--- Records for the exercise ---

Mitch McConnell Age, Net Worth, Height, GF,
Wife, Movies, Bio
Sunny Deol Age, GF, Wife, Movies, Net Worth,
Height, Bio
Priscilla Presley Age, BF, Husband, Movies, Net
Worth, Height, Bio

---

*Brief*
Across the data, find each line that has "Worth" in it and copy that line.

*Task output*
Mitch McConnell Age, Net Worth, Height, GF,
Sunny Deol Age, GF, Wife, Movies, Net Worth,
Worth, Height, Bio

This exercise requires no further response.